Dasar pertimbangan hakim Pengadilan Niaga tersebut
juga sesuai dengan Laporan Hakim Pengawas Kepailitan Telkomsel, dalam Surat
No.W.10.UI tanggal 25 Januari 2013 yang pada dasarnya memberikan pertimbangan
bahwa berdasarkan Laporan Akhir, Kurator telah menerima relaas Putusan Mahkamah
Agung No.704K/Pdt.Sus/2012 tanhu 2012 pada tanggal 10 Januari 2013, dengan
demikian secara yuridis tugas Kurator telah selesai tanggal 10 Januari 2013.
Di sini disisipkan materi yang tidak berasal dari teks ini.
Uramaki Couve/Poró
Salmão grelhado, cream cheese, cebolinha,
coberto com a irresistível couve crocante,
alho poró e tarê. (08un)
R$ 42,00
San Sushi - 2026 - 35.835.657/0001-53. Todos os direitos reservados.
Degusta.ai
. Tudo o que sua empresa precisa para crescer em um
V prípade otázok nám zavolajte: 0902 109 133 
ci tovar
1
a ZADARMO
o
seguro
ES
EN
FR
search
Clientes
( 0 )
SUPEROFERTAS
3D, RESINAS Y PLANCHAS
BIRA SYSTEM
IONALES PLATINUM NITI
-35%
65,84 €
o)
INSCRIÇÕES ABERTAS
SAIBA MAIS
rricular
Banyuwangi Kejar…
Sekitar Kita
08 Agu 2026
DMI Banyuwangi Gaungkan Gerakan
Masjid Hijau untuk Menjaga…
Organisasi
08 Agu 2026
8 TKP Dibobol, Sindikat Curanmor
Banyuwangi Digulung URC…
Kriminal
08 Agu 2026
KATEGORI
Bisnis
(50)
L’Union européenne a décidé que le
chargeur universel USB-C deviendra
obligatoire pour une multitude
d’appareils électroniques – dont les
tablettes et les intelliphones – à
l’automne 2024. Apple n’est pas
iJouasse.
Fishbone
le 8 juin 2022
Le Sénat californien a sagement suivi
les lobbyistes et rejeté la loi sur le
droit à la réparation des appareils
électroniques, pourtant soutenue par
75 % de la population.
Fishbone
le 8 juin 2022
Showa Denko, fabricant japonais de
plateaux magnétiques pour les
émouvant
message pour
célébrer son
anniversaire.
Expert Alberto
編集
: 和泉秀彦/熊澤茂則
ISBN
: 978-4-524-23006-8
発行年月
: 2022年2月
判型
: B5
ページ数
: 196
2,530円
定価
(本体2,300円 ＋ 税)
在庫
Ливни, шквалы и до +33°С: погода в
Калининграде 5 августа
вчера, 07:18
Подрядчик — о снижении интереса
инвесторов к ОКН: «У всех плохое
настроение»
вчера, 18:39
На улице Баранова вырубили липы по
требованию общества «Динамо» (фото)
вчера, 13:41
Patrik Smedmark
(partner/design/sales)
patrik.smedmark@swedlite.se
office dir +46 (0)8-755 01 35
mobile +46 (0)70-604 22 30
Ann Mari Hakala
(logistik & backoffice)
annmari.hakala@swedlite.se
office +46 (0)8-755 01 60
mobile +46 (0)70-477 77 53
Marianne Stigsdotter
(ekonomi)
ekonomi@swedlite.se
Namun, Telkomsel mengajukan Peninjauan Kembali
tentang fee Kurator tersebut. Tindakan PT. Telkomsel ini merujuk ke
pasal 24 UU No. 48 Tahun 2009
tentang
Kekuasaan Kehakiman. PT. Telkomsel berpandangan bahwa aturan yang digunakan
adalah Peraturan Menteri Hukum dan HAM No.1 Tahun 2013 tentang Imbalan Jasa
Kurator yang berlaku pada tanggal 11 Januari 2013. Dalam aturan Permenkumham
2013 pasal xx, seharusnya perhitungan fee kurator adalah berdasarkan
jumlah jam kerja dan bukan berdasarkan perhitungan presentase aset pailit. Jika
PK tersebut di kabulkan, maka PT. Telkomsel akan mendapatkan keuntungan karena
Permenkumham No. 1 Tahun 2013 membuat PT. Telkomsel bebas dari kewajiban
membayar imbalan jasa kurator, sebagaimana di Pasal 2 Angka 1 bagian c yaitu “dalam
hal permohonan pernyataan pailit ditolak di tingkat kasasi atau
peninjauan kembali, banyaknya imbalan ditetapkan oleh hakim dan dibebankan
kepada pemohon pernyataan pailit.”
Peninjauan Kembali mengenai fee Kurator PT.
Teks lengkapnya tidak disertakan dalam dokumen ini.